[start]

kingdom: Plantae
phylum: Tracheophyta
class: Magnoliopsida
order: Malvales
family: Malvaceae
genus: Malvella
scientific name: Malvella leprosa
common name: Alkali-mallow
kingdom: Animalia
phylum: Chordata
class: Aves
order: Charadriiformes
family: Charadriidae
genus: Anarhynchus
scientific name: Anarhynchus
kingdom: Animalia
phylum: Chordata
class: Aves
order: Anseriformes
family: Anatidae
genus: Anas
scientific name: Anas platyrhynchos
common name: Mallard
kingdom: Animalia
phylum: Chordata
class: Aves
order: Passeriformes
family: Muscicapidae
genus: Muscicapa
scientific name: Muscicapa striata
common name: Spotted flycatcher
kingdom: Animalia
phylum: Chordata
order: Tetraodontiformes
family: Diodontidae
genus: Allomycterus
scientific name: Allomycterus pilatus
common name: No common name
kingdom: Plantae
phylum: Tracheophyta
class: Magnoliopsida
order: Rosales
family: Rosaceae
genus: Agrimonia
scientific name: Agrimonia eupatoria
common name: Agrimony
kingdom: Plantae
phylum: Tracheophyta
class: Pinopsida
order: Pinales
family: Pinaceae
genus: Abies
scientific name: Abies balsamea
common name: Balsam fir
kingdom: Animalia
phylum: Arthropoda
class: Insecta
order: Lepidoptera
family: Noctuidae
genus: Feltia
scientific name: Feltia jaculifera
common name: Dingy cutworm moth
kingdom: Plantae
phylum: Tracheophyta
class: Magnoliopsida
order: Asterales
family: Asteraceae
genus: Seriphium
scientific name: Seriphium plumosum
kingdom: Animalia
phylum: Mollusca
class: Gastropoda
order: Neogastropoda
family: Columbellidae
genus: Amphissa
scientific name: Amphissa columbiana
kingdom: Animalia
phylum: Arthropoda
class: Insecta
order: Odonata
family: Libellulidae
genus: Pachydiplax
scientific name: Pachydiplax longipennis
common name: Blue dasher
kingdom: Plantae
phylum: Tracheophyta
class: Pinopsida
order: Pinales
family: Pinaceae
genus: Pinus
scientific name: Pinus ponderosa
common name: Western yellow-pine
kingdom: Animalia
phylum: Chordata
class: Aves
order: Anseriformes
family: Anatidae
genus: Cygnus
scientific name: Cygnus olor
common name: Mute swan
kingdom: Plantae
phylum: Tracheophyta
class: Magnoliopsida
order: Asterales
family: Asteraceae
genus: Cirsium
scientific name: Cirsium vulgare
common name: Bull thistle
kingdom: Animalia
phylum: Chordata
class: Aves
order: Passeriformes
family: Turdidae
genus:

[end]

◆ Exercise objective
Write out every line of the data above as a JSON array of strings, one string per line, with blank lines omitted.

◆ Written response
[
  "kingdom: Plantae",
  "phylum: Tracheophyta",
  "class: Magnoliopsida",
  "order: Malvales",
  "family: Malvaceae",
  "genus: Malvella",
  "scientific name: Malvella leprosa",
  "common name: Alkali-mallow",
  "kingdom: Animalia",
  "phylum: Chordata",
  "class: Aves",
  "order: Charadriiformes",
  "family: Charadriidae",
  "genus: Anarhynchus",
  "scientific name: Anarhynchus",
  "kingdom: Animalia",
  "phylum: Chordata",
  "class: Aves",
  "order: Anseriformes",
  "family: Anatidae",
  "genus: Anas",
  "scientific name: Anas platyrhynchos",
  "common name: Mallard",
  "kingdom: Animalia",
  "phylum: Chordata",
  "class: Aves",
  "order: Passeriformes",
  "family: Muscicapidae",
  "genus: Muscicapa",
  "scientific name: Muscicapa striata",
  "common name: Spotted flycatcher",
  "kingdom: Animalia",
  "phylum: Chordata",
  "order: Tetraodontiformes",
  "family: Diodontidae",
  "genus: Allomycterus",
  "scientific name: Allomycterus pilatus",
  "common name: No common name",
  "kingdom: Plantae",
  "phylum: Tracheophyta",
  "class: Magnoliopsida",
  "order: Rosales",
  "family: Rosaceae",
  "genus: Agrimonia",
  "scientific name: Agrimonia eupatoria",
  "common name: Agrimony",
  "kingdom: Plantae",
  "phylum: Tracheophyta",
  "class: Pinopsida",
  "order: Pinales",
  "family: Pinaceae",
  "genus: Abies",
  "scientific name: Abies balsamea",
  "common name: Balsam fir",
  "kingdom: Animalia",
  "phylum: Arthropoda",
  "class: Insecta",
  "order: Lepidoptera",
  "family: Noctuidae",
  "genus: Feltia",
  "scientific name: Feltia jaculifera",
  "common name: Dingy cutworm moth",
  "kingdom: Plantae",
  "phylum: Tracheophyta",
  "class: Magnoliopsida",
  "order: Asterales",
  "family: Asteraceae",
  "genus: Seriphium",
  "scientific name: Seriphium plumosum",
  "kingdom: Animalia",
  "phylum: Mollusca",
  "class: Gastropoda",
  "order: Neogastropoda",
  "family: Columbellidae",
  "genus: Amphissa",
  "scientific name: Amphissa columbiana",
  "kingdom: Animalia",
  "phylum: Arthropoda",
  "class: Insecta",
  "order: Odonata",
  "family: Libellulidae",
  "genus: Pachydiplax",
  "scientific name: Pachydiplax longipennis",
  "common name: Blue dasher",
  "kingdom: Plantae",
  "phylum: Tracheophyta",
  "class: Pinopsida",
  "order: Pinales",
  "family: Pinaceae",
  "genus: Pinus",
  "scientific name: Pinus ponderosa",
  "common name: Western yellow-pine",
  "kingdom: Animalia",
  "phylum: Chordata",
  "class: Aves",
  "order: Anseriformes",
  "family: Anatidae",
  "genus: Cygnus",
  "scientific name: Cygnus olor",
  "common name: Mute swan",
  "kingdom: Plantae",
  "phylum: Tracheophyta",
  "class: Magnoliopsida",
  "order: Asterales",
  "family: Asteraceae",
  "genus: Cirsium",
  "scientific name: Cirsium vulgare",
  "common name: Bull thistle",
  "kingdom: Animalia",
  "phylum: Chordata",
  "class: Aves",
  "order: Passeriformes",
  "family: Turdidae",
  "genus:"
]